Work required
In the data, find each line where the word "Prijavi" appears and list that line.

==*==

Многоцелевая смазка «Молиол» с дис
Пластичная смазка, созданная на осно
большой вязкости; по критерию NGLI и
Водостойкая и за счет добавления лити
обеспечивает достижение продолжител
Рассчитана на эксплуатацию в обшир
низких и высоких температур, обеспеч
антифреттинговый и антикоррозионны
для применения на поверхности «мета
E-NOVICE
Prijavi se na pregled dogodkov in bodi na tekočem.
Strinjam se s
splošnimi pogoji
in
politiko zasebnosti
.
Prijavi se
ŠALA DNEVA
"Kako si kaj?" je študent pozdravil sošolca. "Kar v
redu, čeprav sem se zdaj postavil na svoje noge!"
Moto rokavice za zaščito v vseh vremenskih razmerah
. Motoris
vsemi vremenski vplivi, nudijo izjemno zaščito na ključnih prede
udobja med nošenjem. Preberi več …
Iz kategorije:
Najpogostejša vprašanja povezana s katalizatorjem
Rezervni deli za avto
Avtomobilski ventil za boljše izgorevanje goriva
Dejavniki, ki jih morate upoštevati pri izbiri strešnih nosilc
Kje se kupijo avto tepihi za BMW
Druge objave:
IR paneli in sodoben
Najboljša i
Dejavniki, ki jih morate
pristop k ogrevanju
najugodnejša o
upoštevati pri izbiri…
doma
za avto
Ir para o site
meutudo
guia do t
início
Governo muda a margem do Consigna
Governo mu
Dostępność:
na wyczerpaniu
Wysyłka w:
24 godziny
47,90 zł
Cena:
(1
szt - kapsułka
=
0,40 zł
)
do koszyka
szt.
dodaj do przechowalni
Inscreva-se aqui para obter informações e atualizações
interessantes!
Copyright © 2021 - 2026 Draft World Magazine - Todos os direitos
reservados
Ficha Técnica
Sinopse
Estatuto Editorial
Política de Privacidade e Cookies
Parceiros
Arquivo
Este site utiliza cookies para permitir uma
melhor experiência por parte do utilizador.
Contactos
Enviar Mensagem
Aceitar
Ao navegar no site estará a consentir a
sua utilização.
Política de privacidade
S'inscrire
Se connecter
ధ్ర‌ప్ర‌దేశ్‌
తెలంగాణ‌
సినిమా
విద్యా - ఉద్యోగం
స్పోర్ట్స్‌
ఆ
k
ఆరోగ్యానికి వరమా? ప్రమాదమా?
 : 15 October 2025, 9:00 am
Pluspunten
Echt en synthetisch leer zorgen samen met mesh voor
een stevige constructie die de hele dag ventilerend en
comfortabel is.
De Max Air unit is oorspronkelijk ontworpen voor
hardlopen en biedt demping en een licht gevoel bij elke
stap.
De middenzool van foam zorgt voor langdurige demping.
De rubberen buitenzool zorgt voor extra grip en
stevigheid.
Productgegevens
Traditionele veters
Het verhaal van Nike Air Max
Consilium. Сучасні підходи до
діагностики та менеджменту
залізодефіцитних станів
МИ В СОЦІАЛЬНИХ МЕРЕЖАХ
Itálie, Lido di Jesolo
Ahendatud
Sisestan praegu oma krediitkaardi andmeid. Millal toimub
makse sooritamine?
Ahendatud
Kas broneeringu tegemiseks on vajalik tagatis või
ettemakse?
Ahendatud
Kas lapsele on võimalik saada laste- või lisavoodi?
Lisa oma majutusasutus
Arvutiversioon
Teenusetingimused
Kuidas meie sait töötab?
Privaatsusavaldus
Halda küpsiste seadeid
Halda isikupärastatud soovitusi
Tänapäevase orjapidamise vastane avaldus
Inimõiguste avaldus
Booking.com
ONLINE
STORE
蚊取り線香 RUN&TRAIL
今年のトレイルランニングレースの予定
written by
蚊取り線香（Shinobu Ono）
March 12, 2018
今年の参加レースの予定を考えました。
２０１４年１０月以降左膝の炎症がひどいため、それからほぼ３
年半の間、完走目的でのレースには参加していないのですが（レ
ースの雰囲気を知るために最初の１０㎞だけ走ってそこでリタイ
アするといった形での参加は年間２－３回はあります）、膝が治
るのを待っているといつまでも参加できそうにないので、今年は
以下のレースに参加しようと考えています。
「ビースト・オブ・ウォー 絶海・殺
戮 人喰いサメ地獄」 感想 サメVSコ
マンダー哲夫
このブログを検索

==*==

Task response
Prijavi se na pregled dogodkov in bodi na tekočem.
Prijavi se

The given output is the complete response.